One of Freud’s protégés began working with what is now considered a somatic framework during the 1920s and 1930s. At the time, Wilhelm Reich’s psychoanalytic work was popular, though it has since been largely discredited due to controversial claims lacking scientific credibility. Reich famously proposed that psychological health was linked exclusively to orgasm and coined the term “orgone energy” to promote this concept. He even marketed “Orgone Accumulators,” chambers about the size of an infrared sauna, claiming they promoted healing. The FDA eventually banned these chambers due to a lack of evidence supporting their health benefits.

In 1937, Mabel Elsworth Todd published The Thinking Body, a movement guide for ballet that outlined concepts which became the foundation of modern somatic healing and remains a cornerstone of the field.

Throughout the mid-1900s, several psychologists put their own spin on somatic therapy. The most widely recognized today is Ida Rolf, who developed the popular Rolf Method, or Rolfing. Rolfing involves deep fascia and muscle massage aimed at treating physical problem areas and releasing emotional tension causing pain. Many practitioners claim it helps alleviate physical tension and can also trigger mood shifts or the emergence of repressed memories.

The 1970s and 1980s saw more pioneers develop somatic methods, though the term remained relatively niche. These methods often involve specific movements designed to retrain the nervous system through methodical, fluid motions. Some focus on rocking, wave-like patterns intended to re-pattern the nervous system into a calm and safe state.

By the 2000s, as yoga and meditation became mainstream, psychologists and healing practitioners increasingly adopted somatic therapies. People grew more open to exploring “mind-body” work and the idea that chronic emotional pain can translate into physical pain. Health influencers like Dr. Oz helped popularize somatic techniques such as breathwork and yoga.

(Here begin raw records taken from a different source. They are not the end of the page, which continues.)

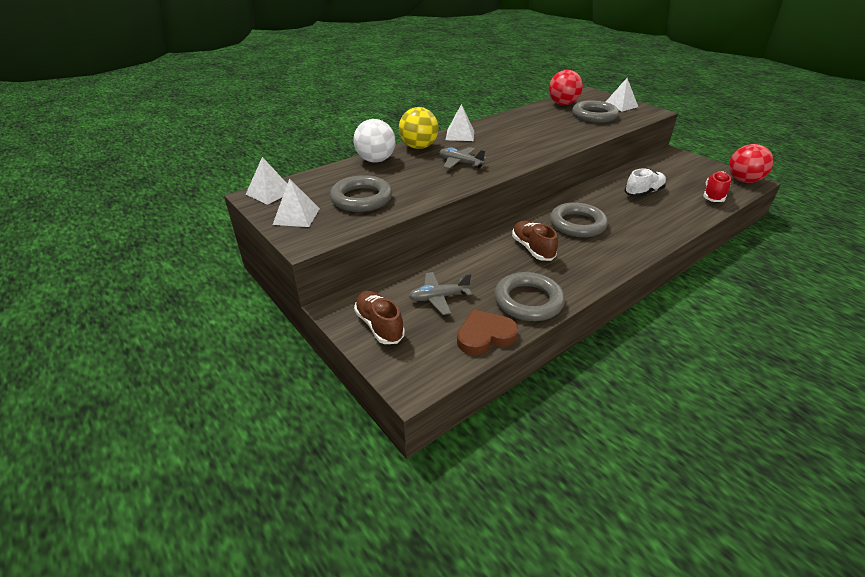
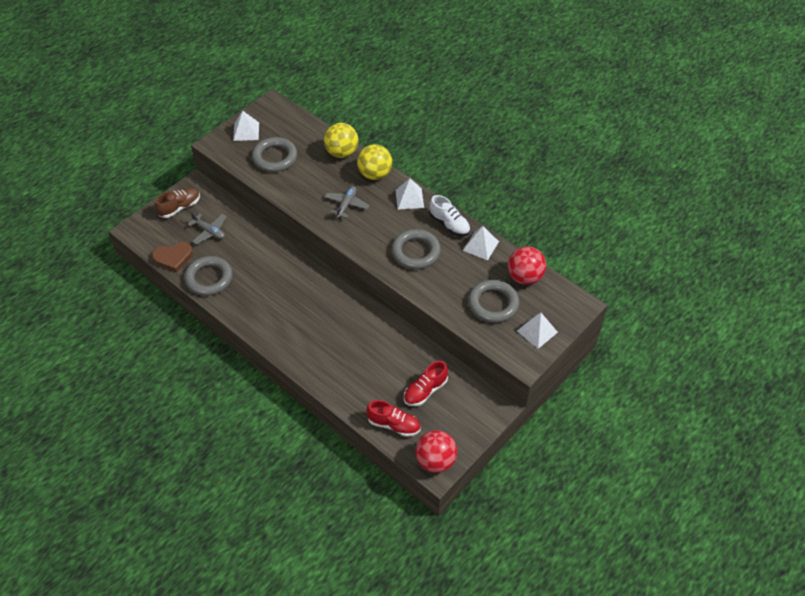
camera: 80 degrees right, 15 degrees up
(270, 192) = (277, 109): white pyramid -> white pyramid (481, 246)
(376, 160) = (341, 152): white ball -> yellow ball
(438, 297) = (209, 231): grey plane -> grey plane turned 150 degrees clockwise
(485, 335) = (173, 258): brown heart -> brown heart turned 105 degrees clockwise
(532, 249) = (274, 279): brown shoe -> none
(577, 224) = (317, 309): grey ring -> grey ring (415, 252)
(643, 192) = (388, 365): white shoe -> white shoe (449, 224)
(668, 178) = (425, 391): none -> red shoe

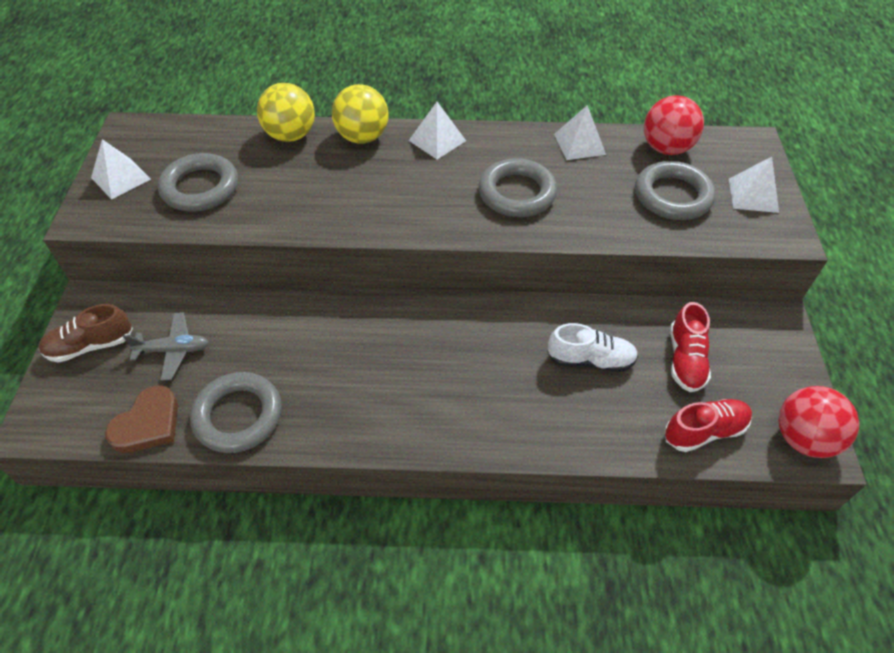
camera: 40 degrees left, 0 degrees up
(180, 207) = (91, 345): brown shoe -> brown shoe turned 120 degrees counterclockwise
(346, 205) = (366, 189): grey plane -> none
(449, 224) = (517, 142): white shoe -> white shoe (590, 360)

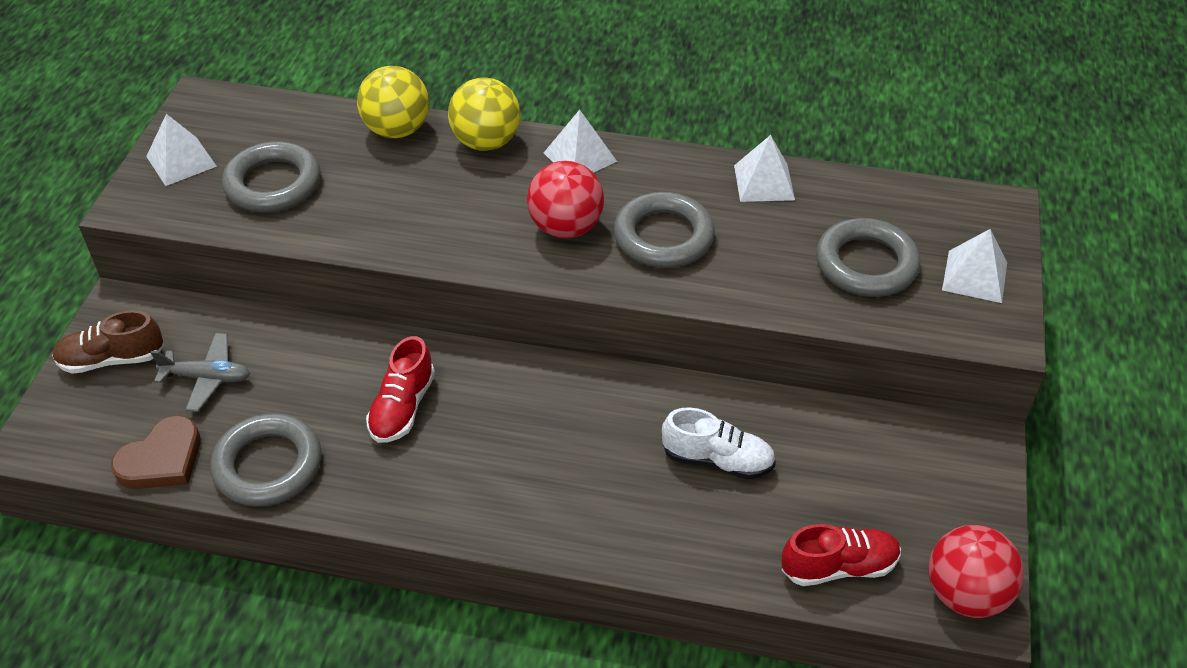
camera: 10 degrees right, 5 degrees down
(666, 148) = (878, 201): red ball -> red ball (566, 227)
(685, 359) = (841, 476): red shoe -> red shoe (402, 407)

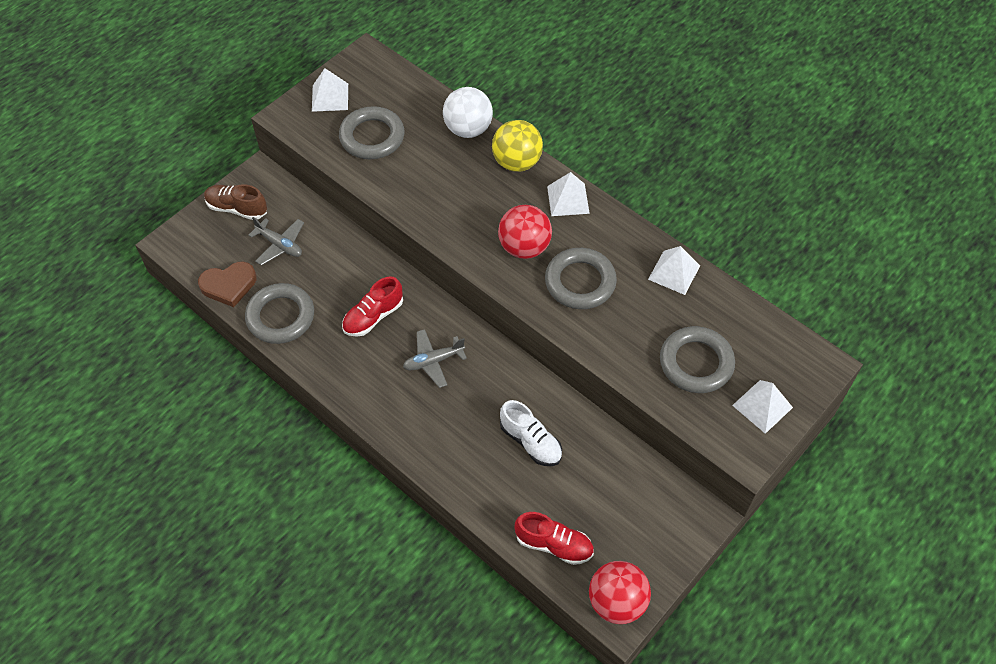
camera: 30 degrees right, 10 degrees up
(397, 130) = (468, 129): yellow ball -> white ball
(522, 424) = (433, 361): none -> grey plane

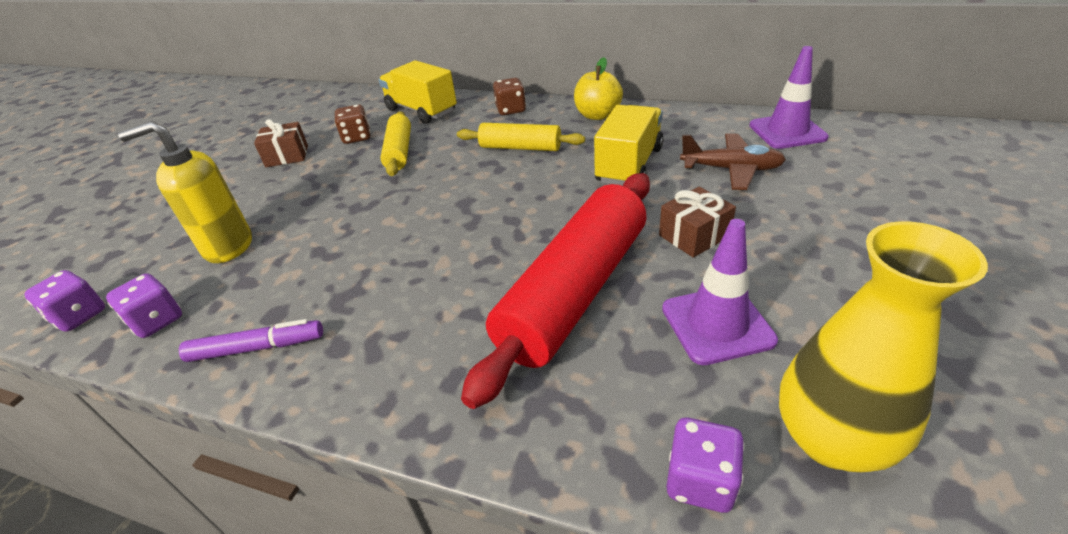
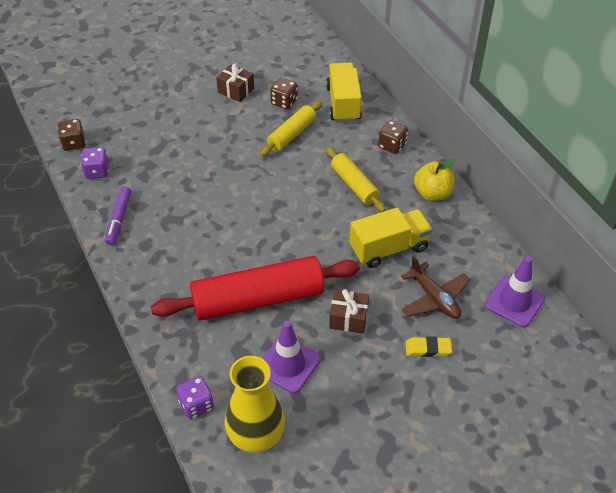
camera: 40 degrees right, 10 degrees up
(80, 316) = (74, 143): purple dice -> brown dice
(228, 246) = (154, 145): yellow soap dispenser -> none
(257, 348) = (119, 219): purple marker -> purple marker turned 60 degrees clockwise
(800, 204) = (428, 349): none -> yellow eraser

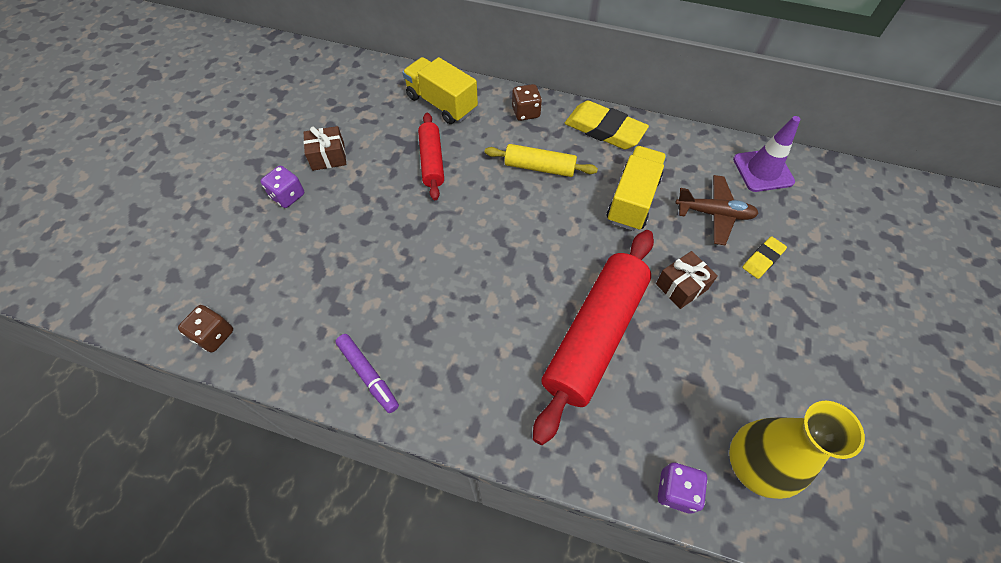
camera: 45 degrees left, 10 degrees up
(97, 171) = (280, 344): purple dice -> purple dice (288, 196)
(284, 102) = (388, 137): brown dice -> none
(288, 364) = (693, 372): purple traffic cone -> none
(292, 134) = (432, 161): yellow rolling pin -> red rolling pin
(432, 193) = (604, 129): yellow apple -> yellow eraser

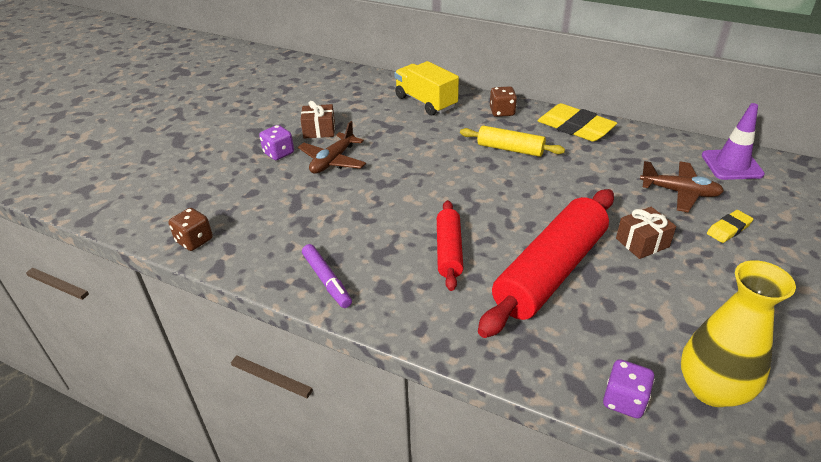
camera: 10 degrees right, 20 degrees down
(350, 202) = (333, 161): none -> brown plane
(432, 161) = (411, 139): red rolling pin -> red rolling pin (449, 251)
(633, 200) = (598, 177): yellow truck -> none

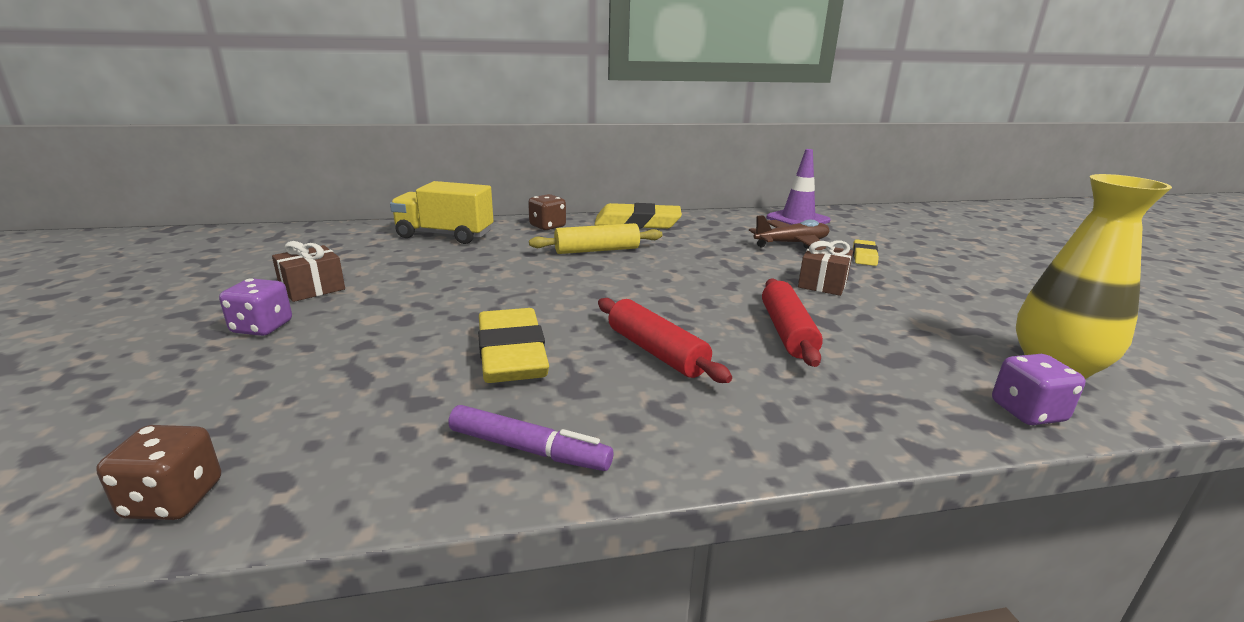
camera: 40 degrees left, 15 degrees down
(333, 161) = (372, 313): brown plane -> none
(373, 219) = (511, 353): none -> yellow eraser
(550, 272) = (787, 332): red rolling pin -> red rolling pin, size x0.54

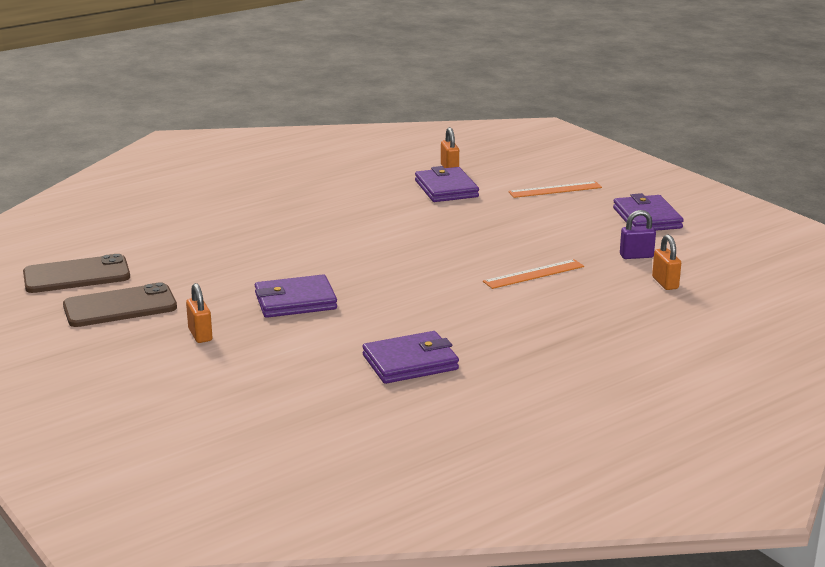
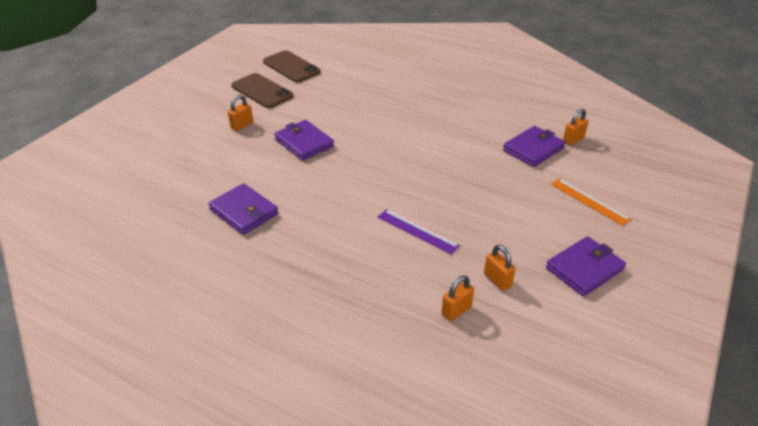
camera: 65 degrees right, 15 degrees up
(534, 274) = (417, 231): orange ruler -> purple ruler
(636, 256) = (497, 280): purple padlock -> orange padlock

In 2014, the book The Body Keeps the Score by Bessel van der Kolk became an instant bestseller, transforming how therapy views the physical effects of trauma. It is now widely embraced by social workers, recovery professionals, and therapists.

Today, many popular treatments and mainstream practices overlap with somatic work. You might be more likely to see “somatic healing” listed on a spa menu than in a therapist’s office. Craniosacral therapy and myofascial release are both somatic treatments. Acupuncture, gua sha, and Qigong are also considered somatic practices.